Philadelphia, PA -- (ReleaseWire) -- 03/17/2016 --A recent episode of the popular Cesar 911 — a National Geographic show centered on dog training and rehabilitation by "Dog Whisperer" Cesar Millan — is stirring up controversy due to an incident that occurred during a training exercise between a dog and a pig.

During the segment the dog, whose aggressive behavior towards pigs was the focus of Millan's training, bit a pig, drawing blood. An animal rights activist who saw the episode is pursuing charges of animal cruelty. Millan is denying these charges, claiming that it was a hiccup in a process that ultimately resulted in the rehabilitation of the dog — a claim that has yet to be independently verified.

If an incident such as this can occur during training by a world-famous "expert," what kind of safety standards are everyday dog trainers following? How can the average dog owner ensure the safety and well being of a misbehaving dog?

Right now in the U.S., anyone who wants to work with dogs can call themselves a dog trainer or behaviorist. Specific training isn't necessary, and accreditation is not required.

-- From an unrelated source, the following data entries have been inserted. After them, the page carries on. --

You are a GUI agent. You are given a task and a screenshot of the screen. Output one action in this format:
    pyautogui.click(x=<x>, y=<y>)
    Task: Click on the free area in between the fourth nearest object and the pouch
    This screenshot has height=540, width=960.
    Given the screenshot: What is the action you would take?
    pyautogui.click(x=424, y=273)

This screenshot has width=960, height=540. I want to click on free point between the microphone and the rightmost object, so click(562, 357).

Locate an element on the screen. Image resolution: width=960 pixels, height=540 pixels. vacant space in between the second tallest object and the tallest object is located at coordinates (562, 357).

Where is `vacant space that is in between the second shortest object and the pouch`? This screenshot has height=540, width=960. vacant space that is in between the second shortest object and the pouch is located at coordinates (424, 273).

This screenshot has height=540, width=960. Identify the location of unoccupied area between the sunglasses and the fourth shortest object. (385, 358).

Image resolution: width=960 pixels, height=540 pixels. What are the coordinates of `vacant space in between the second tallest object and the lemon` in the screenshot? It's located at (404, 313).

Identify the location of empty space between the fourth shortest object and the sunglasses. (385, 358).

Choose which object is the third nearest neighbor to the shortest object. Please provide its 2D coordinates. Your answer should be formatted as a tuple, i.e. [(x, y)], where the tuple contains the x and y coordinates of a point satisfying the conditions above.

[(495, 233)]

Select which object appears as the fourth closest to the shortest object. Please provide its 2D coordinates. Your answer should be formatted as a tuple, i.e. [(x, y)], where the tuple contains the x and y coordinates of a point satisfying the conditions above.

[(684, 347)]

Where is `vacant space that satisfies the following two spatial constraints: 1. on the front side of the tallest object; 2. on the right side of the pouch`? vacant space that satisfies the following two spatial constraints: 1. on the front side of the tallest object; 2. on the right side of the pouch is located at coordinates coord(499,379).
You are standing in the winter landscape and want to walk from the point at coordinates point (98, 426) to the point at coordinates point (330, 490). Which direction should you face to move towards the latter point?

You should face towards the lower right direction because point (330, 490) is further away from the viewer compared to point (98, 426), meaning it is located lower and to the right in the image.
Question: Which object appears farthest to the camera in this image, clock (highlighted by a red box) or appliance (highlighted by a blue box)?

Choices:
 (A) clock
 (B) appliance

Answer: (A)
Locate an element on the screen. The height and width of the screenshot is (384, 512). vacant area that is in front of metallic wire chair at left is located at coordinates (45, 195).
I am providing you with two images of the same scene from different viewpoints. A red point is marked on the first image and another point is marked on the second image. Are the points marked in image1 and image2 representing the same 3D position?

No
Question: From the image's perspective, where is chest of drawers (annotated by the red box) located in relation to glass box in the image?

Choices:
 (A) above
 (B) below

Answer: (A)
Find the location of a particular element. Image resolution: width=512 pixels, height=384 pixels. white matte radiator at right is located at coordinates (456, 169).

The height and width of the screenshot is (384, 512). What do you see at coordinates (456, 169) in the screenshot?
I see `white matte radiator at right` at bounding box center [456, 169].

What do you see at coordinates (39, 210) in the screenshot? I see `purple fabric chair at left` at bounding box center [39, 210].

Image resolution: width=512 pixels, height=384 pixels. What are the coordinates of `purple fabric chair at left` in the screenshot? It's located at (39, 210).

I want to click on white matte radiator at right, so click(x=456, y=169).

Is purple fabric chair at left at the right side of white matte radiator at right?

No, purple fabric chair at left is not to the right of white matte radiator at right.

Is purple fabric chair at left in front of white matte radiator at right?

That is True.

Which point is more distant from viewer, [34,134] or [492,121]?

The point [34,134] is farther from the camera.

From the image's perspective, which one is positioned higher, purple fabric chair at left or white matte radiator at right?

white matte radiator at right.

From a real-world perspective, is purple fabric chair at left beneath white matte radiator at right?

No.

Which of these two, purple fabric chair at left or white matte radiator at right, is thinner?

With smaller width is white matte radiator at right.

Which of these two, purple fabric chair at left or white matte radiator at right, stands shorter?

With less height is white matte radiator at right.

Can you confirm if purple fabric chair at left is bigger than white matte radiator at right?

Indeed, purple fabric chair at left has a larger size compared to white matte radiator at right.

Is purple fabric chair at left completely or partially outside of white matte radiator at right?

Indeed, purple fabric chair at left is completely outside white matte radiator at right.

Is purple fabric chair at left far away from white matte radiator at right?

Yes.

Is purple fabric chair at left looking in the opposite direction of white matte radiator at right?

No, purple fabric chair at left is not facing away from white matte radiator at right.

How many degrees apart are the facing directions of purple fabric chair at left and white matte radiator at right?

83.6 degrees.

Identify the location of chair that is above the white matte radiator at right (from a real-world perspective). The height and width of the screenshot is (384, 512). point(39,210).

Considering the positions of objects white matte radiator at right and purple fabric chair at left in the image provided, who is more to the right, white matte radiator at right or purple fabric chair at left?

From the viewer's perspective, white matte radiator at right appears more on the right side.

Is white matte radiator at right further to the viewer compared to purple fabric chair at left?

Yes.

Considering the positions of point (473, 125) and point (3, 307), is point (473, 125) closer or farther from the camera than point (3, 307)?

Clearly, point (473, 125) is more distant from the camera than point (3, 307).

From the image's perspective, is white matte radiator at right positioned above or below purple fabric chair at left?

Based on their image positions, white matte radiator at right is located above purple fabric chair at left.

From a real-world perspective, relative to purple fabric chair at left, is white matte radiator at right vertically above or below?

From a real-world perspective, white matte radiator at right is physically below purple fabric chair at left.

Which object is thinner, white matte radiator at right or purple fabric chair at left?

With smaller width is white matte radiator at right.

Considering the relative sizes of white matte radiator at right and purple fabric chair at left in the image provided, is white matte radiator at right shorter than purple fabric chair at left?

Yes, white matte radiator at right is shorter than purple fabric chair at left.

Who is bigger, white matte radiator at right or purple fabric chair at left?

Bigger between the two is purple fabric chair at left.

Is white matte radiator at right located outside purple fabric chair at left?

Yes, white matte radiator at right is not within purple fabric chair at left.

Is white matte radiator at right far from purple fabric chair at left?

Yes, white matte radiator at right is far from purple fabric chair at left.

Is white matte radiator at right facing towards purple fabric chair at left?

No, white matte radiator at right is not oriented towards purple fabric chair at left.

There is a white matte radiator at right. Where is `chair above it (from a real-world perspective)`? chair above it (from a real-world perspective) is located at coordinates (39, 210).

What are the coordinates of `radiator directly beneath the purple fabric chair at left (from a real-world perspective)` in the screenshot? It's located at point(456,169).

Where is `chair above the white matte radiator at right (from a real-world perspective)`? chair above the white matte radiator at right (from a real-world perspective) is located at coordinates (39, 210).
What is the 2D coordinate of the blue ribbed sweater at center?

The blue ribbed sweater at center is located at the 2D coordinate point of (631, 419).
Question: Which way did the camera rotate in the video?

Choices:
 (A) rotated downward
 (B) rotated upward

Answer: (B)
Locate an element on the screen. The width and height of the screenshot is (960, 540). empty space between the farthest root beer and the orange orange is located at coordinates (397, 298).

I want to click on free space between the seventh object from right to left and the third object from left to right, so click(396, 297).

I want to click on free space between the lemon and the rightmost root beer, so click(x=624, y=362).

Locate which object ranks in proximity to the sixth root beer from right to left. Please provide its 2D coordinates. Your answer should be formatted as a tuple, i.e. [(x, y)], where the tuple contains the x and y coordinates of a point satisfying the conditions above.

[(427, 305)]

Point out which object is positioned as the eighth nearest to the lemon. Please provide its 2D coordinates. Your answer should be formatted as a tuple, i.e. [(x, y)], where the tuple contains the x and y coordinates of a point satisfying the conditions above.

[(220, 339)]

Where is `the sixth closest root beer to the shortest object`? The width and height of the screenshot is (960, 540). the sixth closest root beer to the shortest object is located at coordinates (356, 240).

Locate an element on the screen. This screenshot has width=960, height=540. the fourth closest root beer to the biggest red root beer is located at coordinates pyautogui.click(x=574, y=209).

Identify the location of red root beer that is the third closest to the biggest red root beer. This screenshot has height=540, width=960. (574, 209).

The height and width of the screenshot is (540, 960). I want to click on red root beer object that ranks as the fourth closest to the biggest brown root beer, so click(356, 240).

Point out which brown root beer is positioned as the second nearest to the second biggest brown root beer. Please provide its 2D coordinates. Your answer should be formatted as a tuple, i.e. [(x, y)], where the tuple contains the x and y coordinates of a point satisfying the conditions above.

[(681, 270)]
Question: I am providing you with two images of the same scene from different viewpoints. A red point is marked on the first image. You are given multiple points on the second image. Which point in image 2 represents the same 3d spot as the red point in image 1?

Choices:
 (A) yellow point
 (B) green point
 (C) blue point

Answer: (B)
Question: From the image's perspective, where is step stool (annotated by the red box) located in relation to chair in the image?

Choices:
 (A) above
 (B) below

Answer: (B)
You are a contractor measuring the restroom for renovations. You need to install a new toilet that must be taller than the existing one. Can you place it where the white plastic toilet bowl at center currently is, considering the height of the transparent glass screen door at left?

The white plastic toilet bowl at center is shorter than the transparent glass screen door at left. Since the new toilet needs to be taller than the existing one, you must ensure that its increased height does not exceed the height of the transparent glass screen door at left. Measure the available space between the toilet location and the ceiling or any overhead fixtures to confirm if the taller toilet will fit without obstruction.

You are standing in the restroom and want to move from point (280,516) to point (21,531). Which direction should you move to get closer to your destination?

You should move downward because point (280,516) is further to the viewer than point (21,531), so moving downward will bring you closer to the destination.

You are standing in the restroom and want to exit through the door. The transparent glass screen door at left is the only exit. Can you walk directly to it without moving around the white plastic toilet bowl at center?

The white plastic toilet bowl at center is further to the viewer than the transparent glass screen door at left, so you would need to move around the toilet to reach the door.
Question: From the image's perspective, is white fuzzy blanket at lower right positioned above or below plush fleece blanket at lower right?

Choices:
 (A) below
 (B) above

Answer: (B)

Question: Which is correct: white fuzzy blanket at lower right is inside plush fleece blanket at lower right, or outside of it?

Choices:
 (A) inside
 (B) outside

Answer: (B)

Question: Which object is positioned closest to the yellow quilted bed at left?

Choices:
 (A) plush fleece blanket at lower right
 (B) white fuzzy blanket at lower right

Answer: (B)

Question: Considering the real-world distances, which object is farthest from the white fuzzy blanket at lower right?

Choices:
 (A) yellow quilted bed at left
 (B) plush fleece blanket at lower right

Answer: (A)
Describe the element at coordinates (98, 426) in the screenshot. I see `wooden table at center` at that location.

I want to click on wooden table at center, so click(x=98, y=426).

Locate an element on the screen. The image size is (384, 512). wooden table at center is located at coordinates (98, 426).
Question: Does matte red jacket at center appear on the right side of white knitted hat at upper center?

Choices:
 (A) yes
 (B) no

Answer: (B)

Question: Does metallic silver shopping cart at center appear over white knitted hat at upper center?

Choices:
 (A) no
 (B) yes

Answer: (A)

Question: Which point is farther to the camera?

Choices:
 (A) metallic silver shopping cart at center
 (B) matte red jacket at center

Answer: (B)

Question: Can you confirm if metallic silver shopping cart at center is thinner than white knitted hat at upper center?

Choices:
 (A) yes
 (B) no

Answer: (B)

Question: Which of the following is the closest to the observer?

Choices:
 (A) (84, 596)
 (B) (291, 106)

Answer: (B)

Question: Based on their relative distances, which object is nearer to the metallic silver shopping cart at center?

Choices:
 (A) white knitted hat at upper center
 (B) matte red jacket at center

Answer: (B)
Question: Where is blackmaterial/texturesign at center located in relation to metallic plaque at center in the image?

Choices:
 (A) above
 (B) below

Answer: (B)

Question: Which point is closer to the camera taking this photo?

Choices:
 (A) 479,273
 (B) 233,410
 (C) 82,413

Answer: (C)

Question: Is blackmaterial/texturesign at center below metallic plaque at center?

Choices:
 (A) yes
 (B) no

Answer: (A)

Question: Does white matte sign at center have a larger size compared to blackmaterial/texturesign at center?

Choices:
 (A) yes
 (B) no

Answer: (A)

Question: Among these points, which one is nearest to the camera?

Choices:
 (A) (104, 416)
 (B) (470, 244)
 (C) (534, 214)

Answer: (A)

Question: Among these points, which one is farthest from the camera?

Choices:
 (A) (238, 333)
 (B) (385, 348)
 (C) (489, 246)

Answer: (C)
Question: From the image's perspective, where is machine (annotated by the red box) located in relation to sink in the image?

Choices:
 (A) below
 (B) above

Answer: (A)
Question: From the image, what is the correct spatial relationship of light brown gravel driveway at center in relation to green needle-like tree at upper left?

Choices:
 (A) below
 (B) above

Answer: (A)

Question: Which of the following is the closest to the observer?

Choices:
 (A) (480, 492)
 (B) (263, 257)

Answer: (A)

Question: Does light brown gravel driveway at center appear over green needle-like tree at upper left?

Bradley Phifer, President of the Certification Council for Professional Dog Trainers speaks about the dangers of this situation, saying that "viewers are only shown an edited segment of his entire process, and undoubtedly this segment is meant to drive ratings, however, Mr. Millan has long been criticized by dog training and behavior professionals for his archaic techniques. This incident demonstrates why certification standards are important; they ensure that professionals have demonstrated a level of knowledge and adherence to a code of ethics."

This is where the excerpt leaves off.